▶ _Task instructions_
Rewrite the data starting at the line containing "y, our services" and ending at the line containing "Privacy Policy", replacing "services" with "products" and leaving everything else the same.

▶ _The data_

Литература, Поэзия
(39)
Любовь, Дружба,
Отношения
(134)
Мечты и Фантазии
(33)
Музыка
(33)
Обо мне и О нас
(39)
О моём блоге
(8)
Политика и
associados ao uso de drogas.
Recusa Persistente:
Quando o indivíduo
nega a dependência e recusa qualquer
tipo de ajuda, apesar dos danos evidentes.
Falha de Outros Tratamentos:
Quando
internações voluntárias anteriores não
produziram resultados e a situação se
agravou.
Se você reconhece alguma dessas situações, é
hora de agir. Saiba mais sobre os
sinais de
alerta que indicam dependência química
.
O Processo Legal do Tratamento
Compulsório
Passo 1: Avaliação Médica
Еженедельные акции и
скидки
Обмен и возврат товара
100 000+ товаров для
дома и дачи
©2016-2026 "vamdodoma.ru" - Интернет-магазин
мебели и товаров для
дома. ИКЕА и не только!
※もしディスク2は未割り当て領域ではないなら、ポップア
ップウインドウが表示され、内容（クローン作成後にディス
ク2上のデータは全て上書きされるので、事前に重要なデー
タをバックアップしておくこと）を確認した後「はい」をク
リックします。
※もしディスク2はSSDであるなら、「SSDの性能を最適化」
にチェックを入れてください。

==

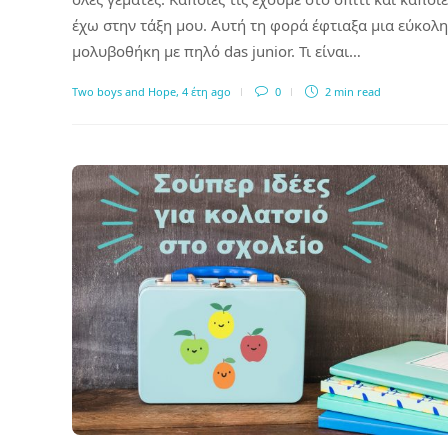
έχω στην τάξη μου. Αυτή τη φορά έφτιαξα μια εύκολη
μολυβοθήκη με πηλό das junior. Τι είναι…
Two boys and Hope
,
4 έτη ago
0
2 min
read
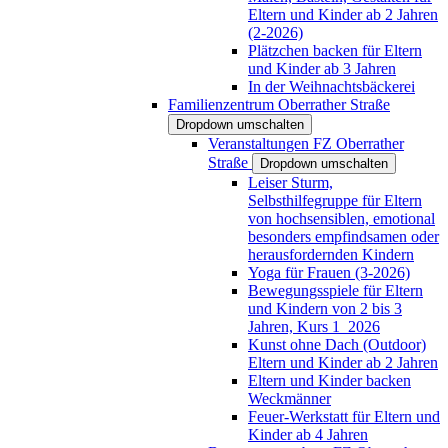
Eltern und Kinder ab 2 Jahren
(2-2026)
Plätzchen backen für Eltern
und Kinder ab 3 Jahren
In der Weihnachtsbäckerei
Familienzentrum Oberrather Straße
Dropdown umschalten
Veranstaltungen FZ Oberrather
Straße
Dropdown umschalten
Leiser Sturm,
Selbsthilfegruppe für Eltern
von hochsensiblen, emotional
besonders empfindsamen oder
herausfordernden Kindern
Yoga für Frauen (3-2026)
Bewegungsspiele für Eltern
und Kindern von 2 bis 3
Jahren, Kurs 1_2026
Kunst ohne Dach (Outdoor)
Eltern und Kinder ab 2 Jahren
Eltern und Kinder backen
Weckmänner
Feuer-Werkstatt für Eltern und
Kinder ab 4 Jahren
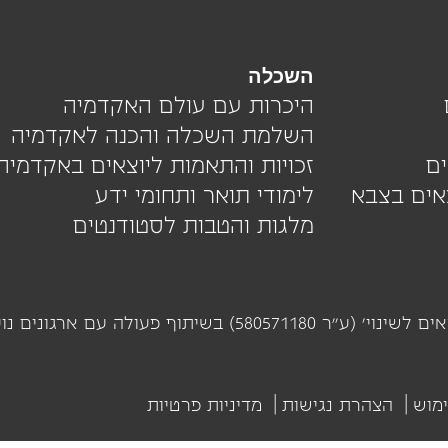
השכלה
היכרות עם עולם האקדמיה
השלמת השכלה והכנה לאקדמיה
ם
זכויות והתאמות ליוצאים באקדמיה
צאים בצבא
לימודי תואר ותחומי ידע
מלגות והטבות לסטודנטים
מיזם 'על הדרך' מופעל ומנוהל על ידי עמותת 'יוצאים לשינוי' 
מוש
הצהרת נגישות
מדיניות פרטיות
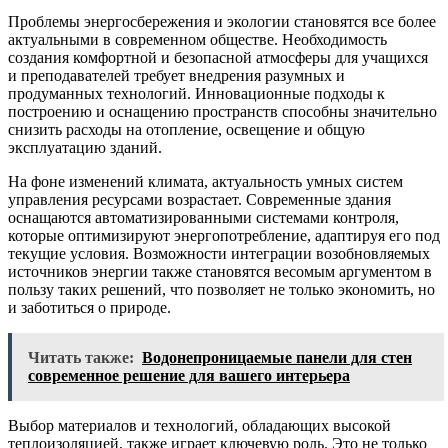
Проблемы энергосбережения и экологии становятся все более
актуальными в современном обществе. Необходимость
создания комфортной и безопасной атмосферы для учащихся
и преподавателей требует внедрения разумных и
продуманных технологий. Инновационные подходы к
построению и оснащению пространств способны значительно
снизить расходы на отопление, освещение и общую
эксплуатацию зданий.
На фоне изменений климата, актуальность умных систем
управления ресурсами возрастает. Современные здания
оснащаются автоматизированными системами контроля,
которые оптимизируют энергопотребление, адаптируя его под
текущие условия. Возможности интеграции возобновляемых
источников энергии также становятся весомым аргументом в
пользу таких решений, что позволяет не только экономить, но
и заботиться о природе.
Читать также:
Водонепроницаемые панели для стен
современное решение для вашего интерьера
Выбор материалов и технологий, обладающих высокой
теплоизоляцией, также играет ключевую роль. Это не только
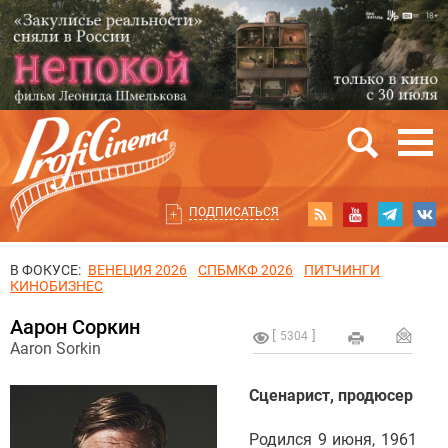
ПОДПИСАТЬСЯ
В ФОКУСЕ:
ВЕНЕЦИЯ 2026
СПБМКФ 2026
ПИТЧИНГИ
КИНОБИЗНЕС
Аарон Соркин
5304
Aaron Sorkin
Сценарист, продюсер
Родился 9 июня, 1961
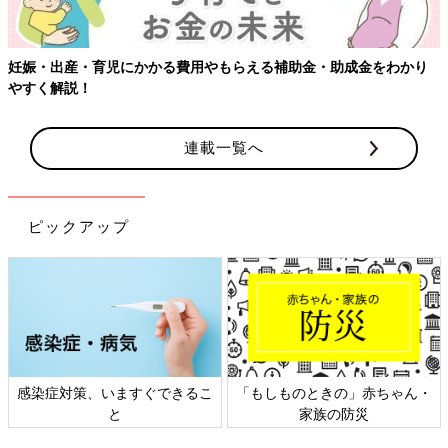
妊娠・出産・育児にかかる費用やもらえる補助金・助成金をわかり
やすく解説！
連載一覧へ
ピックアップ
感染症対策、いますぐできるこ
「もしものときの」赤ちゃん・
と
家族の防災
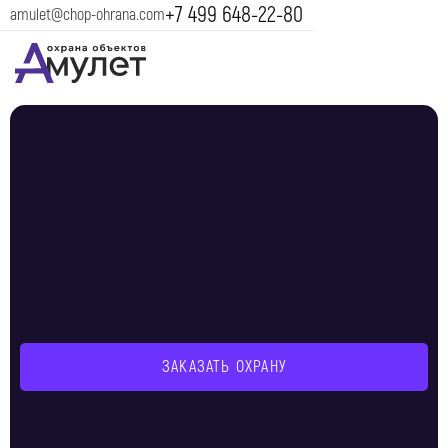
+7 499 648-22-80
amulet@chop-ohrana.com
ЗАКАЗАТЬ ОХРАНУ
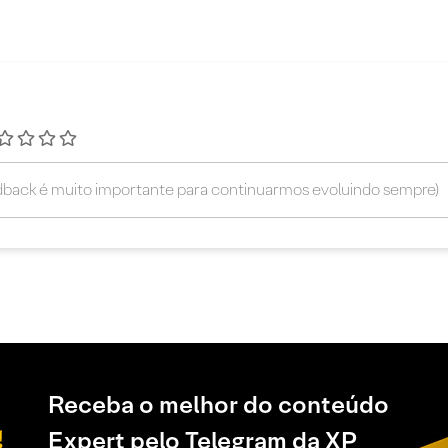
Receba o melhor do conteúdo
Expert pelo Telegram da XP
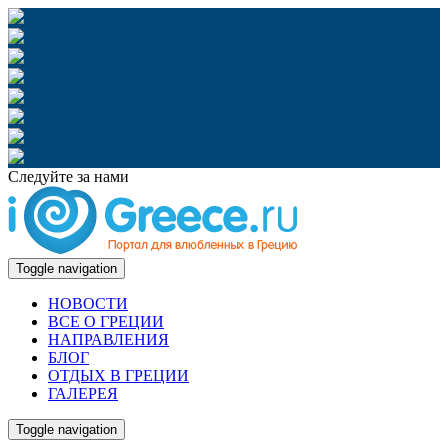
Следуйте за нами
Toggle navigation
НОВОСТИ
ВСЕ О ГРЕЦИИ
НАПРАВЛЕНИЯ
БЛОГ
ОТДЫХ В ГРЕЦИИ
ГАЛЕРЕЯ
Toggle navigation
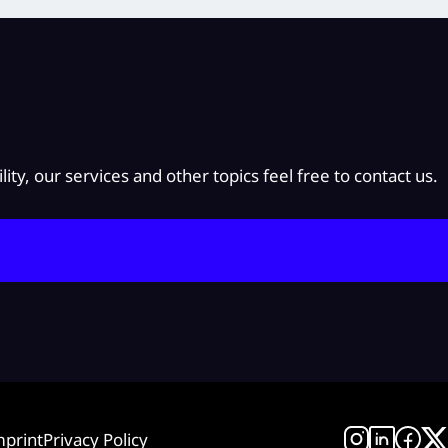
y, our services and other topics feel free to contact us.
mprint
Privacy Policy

▶ _Written answer_
y, our products and other topics feel free to contact us.
mprint
Privacy Policy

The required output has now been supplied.